Requirement A -
Format one part of the entries as a JSON list of strings, one string per line and no blank lines. Begin at the line that contains "In the following" and stop after the line that contains "- **Low privileged**, limited".

Text block -
--------------------
I have often heard this sentiment echoed, particularly among people who are... more mature, shall we say?... than the average reader of Twilight.  But what is it about this love story of Up, told with no words, that sets it apart from the best selling romance novel of our time?  To answer that, let's begin by looking at Twilight.

In terms of overall plot, Twilight is a standard romance, or fairy tale, in that it begins, in fact if not in actual words, with: "Once upon a time..." and it ends "...and they lived happily ever after."  In the case of Twilight "ever after" is literally that:  they will live forever, together.

I do not call it a standard romance or a fairy tale as a criticism.  Quite the opposite. Meyer has recognized a truth in story telling:  people love reading the same story, or the same kind of story, over and over again. It was very popular in the Renaissance, for example, to write and perform plays that told the story of the ghost of a murder victim, who visits their closest male relative and demand revenge.  The male relative would put on a disguise (sometimes feigning insanity) and often put on a play within the play, in order to lull the intended target into a false sense of security, all the while furthering their plans of vengeance.   In the end, the vengeance is achieved but, the revenger is swept up in his own revenge, and destroyed.  Many plays of this type were written, including The Spanish Tragedy, The Revenger's Tragedy, The Atheist's Tragedy, and some other play set in the rotten state of Denmark, whose name escapes me at this time.

This tendency is not merely limited to the past.  I think of the story of an orphan boy, who is bullied and downtrodden, who turns out to have The Power To Save Us All From Evil!!!! The boy suffers many trials, is tempted to do evil, but resists, and, in the end triumphs and saves everyone.  I am, of course, speaking of Star Wars (the real one.)  Or is it Harry Potter?  Perhaps I meant King Arthur.  Or Spiderman.  Maybe I even meant Star Wars (the fake one).   We tell that story because it appeals to us.  We like it so much we tell it over and over again, creating new characters and new trials, but always maintaining the same shape. 

So 8it is with Romance stories, Twilight included.  The couple meet, and tension develops between them.  Sometimes it is love at first sight, as Edward loves Bella almost from the first time he sees, or rather smells, her.  Sometimes it is hate at first sight, which can lead to terrific tension between the future lovers.  There is a reason why Pride and Prejudice follows the story of Lizzie and her tempestuous relationship with Darcy rather than the tame love match between Jane and Bingley.  The love/hate  relationship is better suited to creating tension, frustration, and thereby, plot and a story.  The problems are resolved by the two recognizing their love for each other, recognizing that they were made for each other, and then they marry and live happily ever after.

Since there is very little tension between Bella and Edward, and they admit they were made for each other very early on in the story, the tension that fuels the story must come from outside the lovers.  Complications with other vampires, or with werewolves, or still more vampires, and more, are what drives their story.  In the end, all the complications are overcome.  Bella becomes the vampire she was always meant to be, she has her daughter, her husband- even more so that they are now equals- and her best friend.  They will all live throughout eternity. loving each other so simply and purely that it isn't worth the effort to tell the story, and if that story is ever told, it will be because some new threat, some new vampire shows up and interrupts their little Eden.
--------------------
Data provided -

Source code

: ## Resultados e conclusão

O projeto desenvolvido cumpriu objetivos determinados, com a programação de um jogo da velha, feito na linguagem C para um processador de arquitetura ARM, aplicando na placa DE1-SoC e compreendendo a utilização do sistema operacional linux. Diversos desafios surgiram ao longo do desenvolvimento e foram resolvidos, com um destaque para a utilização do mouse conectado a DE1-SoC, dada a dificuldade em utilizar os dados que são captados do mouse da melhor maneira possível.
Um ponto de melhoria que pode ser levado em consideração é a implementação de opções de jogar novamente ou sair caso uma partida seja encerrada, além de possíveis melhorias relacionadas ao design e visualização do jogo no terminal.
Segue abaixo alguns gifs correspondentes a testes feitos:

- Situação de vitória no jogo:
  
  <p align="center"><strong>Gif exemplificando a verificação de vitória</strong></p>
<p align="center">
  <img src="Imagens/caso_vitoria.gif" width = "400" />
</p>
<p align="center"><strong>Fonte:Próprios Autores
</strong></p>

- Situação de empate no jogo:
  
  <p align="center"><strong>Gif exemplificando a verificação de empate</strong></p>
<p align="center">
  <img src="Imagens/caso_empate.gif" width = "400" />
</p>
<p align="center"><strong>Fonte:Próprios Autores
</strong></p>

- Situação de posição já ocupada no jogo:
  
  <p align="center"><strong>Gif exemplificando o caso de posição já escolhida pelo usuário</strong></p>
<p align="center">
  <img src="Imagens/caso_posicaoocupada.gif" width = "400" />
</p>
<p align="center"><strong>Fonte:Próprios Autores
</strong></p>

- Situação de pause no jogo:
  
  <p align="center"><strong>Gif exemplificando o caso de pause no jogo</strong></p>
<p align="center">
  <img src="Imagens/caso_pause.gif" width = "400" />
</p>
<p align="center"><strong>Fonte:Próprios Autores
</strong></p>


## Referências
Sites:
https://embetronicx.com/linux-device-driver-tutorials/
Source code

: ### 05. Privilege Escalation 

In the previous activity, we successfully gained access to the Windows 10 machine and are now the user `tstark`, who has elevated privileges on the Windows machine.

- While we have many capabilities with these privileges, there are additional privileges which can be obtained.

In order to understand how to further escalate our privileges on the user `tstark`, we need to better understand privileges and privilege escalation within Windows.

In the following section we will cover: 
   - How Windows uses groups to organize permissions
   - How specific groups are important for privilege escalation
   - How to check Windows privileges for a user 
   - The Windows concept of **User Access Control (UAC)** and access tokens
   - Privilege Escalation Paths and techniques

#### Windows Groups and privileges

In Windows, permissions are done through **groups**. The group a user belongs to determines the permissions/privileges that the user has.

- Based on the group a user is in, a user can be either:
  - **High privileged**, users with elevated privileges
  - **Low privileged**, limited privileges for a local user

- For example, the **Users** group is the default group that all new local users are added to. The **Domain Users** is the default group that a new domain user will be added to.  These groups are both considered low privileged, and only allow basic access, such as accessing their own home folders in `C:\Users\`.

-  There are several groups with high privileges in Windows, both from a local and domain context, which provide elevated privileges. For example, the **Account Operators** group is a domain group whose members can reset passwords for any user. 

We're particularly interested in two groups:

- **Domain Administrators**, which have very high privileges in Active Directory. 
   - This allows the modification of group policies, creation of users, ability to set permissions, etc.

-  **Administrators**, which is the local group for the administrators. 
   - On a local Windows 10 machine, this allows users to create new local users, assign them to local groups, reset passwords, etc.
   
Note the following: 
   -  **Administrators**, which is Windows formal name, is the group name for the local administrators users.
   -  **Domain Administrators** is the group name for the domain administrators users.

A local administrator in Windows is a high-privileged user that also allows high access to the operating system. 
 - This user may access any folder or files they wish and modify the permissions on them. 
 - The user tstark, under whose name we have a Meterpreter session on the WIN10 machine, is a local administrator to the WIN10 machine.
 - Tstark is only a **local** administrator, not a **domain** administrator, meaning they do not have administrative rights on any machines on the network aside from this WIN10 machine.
--------------------
Requirement B -
Which Renaissance revenge plays does the essay on Twilight name?

Expected answer A -
[
  "In the following section we will cover: ",
  "   - How Windows uses groups to organize permissions",
  "   - How specific groups are important for privilege escalation",
  "   - How to check Windows privileges for a user ",
  "   - The Windows concept of **User Access Control (UAC)** and access tokens",
  "   - Privilege Escalation Paths and techniques",
  "#### Windows Groups and privileges",
  "In Windows, permissions are done through **groups**. The group a user belongs to determines the permissions/privileges that the user has.",
  "- Based on the group a user is in, a user can be either:",
  "  - **High privileged**, users with elevated privileges",
  "  - **Low privileged**, limited privileges for a local user"
]

Expected answer B -
The Spanish Tragedy, The Revenger's Tragedy, and The Atheist's Tragedy.